**The records**
-=-=-=-=-
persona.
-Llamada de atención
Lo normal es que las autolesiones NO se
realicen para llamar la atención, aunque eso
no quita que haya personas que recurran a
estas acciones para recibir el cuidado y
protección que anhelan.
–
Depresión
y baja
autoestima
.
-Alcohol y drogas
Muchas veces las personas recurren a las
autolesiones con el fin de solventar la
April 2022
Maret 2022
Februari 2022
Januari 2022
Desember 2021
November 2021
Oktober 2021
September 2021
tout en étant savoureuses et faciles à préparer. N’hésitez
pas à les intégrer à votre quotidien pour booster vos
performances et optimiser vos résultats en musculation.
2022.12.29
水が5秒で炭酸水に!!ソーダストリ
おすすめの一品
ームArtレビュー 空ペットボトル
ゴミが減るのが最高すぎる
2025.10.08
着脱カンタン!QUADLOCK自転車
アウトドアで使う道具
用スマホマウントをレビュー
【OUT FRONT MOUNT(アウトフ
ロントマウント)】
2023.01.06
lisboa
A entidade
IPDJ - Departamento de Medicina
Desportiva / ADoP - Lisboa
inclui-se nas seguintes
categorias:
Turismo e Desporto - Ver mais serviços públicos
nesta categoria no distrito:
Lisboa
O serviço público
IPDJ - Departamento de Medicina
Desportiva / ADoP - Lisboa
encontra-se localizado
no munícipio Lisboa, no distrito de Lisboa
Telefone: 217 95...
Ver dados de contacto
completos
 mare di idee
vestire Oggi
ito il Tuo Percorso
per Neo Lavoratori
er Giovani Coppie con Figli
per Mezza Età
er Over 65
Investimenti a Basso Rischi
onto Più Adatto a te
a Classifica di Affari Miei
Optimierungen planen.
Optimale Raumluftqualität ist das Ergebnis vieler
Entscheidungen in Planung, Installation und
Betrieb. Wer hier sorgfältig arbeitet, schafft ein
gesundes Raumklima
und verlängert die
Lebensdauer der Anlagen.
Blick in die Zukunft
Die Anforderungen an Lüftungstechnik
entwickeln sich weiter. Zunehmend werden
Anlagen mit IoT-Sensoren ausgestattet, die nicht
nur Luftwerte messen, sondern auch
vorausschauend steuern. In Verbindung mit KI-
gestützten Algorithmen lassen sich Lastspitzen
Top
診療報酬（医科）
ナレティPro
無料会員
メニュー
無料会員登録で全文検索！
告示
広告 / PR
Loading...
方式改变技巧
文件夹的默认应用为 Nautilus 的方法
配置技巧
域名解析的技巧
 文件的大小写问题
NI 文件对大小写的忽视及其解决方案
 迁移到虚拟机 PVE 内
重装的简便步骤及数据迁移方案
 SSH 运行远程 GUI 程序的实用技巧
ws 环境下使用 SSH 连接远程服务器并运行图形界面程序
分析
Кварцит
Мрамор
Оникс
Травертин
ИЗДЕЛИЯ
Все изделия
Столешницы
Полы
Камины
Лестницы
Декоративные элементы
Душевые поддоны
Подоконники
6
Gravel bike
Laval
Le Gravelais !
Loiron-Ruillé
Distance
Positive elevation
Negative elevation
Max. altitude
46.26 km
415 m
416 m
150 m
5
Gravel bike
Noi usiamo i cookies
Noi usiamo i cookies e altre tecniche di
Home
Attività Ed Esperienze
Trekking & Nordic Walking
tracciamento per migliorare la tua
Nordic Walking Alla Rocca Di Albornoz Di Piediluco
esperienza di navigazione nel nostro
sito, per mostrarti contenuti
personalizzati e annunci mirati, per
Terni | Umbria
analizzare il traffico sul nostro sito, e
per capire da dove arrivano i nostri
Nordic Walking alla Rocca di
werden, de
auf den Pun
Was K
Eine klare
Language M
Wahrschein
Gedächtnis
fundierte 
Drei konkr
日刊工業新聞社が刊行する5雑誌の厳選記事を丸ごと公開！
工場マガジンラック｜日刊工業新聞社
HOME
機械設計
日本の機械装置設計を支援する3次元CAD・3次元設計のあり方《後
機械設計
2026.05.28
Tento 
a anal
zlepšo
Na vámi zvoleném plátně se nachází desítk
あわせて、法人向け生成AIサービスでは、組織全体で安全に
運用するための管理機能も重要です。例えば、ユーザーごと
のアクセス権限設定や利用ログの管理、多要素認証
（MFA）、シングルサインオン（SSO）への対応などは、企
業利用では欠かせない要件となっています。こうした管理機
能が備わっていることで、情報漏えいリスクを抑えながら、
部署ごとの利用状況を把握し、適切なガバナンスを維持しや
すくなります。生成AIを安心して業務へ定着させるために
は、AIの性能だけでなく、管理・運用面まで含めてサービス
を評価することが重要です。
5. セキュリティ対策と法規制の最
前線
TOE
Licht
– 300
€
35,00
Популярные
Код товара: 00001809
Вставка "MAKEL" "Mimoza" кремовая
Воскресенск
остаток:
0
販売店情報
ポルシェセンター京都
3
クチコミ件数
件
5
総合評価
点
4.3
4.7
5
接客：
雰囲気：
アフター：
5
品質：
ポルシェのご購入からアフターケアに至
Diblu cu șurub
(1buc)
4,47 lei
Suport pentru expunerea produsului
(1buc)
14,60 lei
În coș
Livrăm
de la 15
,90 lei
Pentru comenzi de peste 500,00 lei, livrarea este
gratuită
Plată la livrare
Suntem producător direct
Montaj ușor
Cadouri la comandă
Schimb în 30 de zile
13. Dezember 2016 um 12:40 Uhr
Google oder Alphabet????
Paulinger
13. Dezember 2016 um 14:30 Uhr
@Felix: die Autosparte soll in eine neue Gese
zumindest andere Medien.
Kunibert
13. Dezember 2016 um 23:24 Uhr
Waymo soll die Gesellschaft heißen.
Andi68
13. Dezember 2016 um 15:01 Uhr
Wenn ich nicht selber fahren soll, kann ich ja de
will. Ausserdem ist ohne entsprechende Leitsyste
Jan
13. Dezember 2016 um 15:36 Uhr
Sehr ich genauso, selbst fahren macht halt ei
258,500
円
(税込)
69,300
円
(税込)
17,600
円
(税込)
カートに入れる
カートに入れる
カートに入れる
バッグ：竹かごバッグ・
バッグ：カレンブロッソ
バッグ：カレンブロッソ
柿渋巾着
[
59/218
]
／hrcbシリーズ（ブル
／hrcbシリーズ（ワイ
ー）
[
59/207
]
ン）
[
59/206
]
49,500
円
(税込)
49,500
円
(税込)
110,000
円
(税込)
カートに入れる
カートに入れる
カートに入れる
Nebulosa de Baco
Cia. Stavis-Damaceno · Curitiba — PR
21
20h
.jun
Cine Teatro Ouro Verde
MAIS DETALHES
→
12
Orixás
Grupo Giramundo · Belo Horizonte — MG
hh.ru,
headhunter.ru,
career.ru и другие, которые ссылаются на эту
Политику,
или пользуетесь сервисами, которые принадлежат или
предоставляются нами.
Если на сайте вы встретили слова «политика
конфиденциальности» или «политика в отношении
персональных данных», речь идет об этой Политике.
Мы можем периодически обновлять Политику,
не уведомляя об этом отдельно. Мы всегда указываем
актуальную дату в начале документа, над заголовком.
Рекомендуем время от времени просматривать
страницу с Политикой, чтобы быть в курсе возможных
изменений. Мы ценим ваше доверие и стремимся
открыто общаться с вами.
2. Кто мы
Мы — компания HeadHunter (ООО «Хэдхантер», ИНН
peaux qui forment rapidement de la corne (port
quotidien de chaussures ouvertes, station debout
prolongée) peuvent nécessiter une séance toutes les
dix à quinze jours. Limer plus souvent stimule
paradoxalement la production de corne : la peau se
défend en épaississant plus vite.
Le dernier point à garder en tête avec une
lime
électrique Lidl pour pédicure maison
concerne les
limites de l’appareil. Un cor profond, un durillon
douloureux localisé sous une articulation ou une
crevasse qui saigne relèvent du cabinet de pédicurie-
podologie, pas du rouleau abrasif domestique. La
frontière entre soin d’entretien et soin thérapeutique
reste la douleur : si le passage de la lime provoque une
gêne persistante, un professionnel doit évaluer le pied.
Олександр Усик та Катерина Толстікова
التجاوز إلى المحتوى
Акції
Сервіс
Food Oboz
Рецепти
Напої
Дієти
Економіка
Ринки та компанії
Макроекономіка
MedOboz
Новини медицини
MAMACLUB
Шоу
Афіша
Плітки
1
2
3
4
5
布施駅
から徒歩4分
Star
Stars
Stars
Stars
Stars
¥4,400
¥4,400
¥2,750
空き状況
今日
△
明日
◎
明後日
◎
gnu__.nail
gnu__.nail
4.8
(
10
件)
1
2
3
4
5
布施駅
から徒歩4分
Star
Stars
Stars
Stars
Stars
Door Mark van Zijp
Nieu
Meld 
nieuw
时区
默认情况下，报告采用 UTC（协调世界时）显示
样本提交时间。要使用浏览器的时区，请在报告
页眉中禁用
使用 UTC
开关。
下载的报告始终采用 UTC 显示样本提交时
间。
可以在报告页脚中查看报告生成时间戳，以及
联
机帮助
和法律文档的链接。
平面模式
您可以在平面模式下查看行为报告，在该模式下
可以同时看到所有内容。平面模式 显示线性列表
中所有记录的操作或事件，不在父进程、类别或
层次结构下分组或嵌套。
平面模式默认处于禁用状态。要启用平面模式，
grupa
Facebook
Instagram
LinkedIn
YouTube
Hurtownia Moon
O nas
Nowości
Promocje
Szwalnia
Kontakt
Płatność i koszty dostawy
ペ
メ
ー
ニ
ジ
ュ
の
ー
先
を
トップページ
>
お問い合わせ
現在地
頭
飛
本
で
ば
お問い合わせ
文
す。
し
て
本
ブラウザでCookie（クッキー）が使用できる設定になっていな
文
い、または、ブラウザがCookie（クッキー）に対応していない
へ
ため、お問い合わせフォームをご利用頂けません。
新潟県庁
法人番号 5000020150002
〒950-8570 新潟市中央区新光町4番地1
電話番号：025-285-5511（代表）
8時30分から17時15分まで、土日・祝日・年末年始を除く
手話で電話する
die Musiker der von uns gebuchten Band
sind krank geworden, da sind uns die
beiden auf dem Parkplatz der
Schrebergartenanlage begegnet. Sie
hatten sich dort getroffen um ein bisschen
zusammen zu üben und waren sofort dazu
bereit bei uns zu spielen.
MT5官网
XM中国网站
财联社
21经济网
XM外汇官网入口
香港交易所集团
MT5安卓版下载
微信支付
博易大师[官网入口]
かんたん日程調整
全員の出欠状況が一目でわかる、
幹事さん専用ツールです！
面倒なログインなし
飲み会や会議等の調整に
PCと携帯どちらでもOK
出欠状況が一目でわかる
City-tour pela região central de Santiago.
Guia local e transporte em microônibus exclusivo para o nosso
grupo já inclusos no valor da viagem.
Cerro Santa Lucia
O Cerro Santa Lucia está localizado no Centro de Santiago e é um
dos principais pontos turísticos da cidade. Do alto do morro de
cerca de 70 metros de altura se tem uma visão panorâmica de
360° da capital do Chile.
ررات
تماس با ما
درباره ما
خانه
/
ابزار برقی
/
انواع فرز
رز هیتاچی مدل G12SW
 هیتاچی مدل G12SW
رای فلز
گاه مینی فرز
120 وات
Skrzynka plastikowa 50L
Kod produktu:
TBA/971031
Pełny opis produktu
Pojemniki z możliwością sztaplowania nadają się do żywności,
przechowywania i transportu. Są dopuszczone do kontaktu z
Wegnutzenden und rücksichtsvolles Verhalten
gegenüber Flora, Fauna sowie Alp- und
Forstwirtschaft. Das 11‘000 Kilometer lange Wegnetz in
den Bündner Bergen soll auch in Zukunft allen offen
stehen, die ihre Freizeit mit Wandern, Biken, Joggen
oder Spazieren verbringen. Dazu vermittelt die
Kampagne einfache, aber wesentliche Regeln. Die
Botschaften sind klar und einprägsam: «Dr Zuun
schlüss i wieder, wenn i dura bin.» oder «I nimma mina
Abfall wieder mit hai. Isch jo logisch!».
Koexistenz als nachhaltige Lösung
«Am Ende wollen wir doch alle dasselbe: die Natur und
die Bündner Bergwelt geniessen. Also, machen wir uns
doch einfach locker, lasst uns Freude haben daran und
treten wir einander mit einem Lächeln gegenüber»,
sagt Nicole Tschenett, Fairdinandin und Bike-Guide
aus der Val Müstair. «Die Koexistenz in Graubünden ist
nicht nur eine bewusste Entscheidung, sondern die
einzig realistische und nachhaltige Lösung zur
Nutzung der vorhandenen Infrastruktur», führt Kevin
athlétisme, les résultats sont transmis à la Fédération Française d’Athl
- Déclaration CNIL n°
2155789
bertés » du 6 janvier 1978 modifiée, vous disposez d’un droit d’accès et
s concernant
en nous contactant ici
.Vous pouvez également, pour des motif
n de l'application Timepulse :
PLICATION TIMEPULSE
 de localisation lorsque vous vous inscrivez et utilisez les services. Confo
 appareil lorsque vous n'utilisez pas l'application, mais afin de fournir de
-=-=-=-=-
**Required action**
Go back to the start of the listing above. Reproduce each line exactly, ending with the line that contains "nur Luftwerte messen, sondern auch".

**Exercise output**
persona.
-Llamada de atención
Lo normal es que las autolesiones NO se
realicen para llamar la atención, aunque eso
no quita que haya personas que recurran a
estas acciones para recibir el cuidado y
protección que anhelan.
–
Depresión
y baja
autoestima
.
-Alcohol y drogas
Muchas veces las personas recurren a las
autolesiones con el fin de solventar la
April 2022
Maret 2022
Februari 2022
Januari 2022
Desember 2021
November 2021
Oktober 2021
September 2021
tout en étant savoureuses et faciles à préparer. N’hésitez
pas à les intégrer à votre quotidien pour booster vos
performances et optimiser vos résultats en musculation.
2022.12.29
水が5秒で炭酸水に!!ソーダストリ
おすすめの一品
ームArtレビュー 空ペットボトル
ゴミが減るのが最高すぎる
2025.10.08
着脱カンタン!QUADLOCK自転車
アウトドアで使う道具
用スマホマウントをレビュー
【OUT FRONT MOUNT(アウトフ
ロントマウント)】
2023.01.06
lisboa
A entidade
IPDJ - Departamento de Medicina
Desportiva / ADoP - Lisboa
inclui-se nas seguintes
categorias:
Turismo e Desporto - Ver mais serviços públicos
nesta categoria no distrito:
Lisboa
O serviço público
IPDJ - Departamento de Medicina
Desportiva / ADoP - Lisboa
encontra-se localizado
no munícipio Lisboa, no distrito de Lisboa
Telefone: 217 95...
Ver dados de contacto
completos
 mare di idee
vestire Oggi
ito il Tuo Percorso
per Neo Lavoratori
er Giovani Coppie con Figli
per Mezza Età
er Over 65
Investimenti a Basso Rischi
onto Più Adatto a te
a Classifica di Affari Miei
Optimierungen planen.
Optimale Raumluftqualität ist das Ergebnis vieler
Entscheidungen in Planung, Installation und
Betrieb. Wer hier sorgfältig arbeitet, schafft ein
gesundes Raumklima
und verlängert die
Lebensdauer der Anlagen.
Blick in die Zukunft
Die Anforderungen an Lüftungstechnik
entwickeln sich weiter. Zunehmend werden
Anlagen mit IoT-Sensoren ausgestattet, die nicht
nur Luftwerte messen, sondern auch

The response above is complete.